Here’s an example of what tenants should look for in an AUP:

Tenants must comply with the following cooling configuration rules when deploying their IT:

  • IT racks shall be configured in a hot aisle / cold aisle arrangement.
  • All tenant equipment greater than 6 kW/rack shall use containment and / or chimney racks; supplemental cooling components may also be used to increase cooling distribution capacity.
  • All tenants shall seal any open sections of racks using blanking panels to prevent cold air leakage.
  • Cable cutouts and gaps between racks shall be sealed to prevent cold air leakage.
  • Raised floor tiles shall not be left open except during maintenance work.
  • Doors to be used in aisle containment systems shall remain closed at all times unless entering or exiting the aisles and the doors must never be propped open.

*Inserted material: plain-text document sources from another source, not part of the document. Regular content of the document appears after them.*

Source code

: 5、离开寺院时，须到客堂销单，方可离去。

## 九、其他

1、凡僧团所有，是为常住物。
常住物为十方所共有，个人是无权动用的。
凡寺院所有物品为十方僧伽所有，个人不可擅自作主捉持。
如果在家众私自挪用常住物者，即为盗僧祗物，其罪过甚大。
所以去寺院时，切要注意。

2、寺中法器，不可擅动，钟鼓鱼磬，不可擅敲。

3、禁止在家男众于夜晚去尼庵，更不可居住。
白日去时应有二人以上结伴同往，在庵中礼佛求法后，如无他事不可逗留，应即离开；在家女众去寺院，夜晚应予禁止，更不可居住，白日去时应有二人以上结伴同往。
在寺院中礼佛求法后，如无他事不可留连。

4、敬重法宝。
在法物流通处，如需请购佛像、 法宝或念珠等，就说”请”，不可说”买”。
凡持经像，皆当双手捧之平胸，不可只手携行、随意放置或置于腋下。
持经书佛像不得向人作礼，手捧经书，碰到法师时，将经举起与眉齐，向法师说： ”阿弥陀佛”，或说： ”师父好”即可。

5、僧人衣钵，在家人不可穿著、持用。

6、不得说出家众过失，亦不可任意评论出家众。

In addition to a comprehensive AUP that includes rules like those above, I also advise prospective tenants to look for evidence of these best practices as they tour a provider’s data center.  Do you see air barriers that deflect hot exhaust air from one cage away from adjacent cages?  Do you see blanking panels on most of the IT cabinets? Do you see brush strip on cable opening?  Can the data center support a high density rack (i.e. 10kW)?  Validating this type of information will give you confidence that your critical IT resources will be supported reliably and efficiently.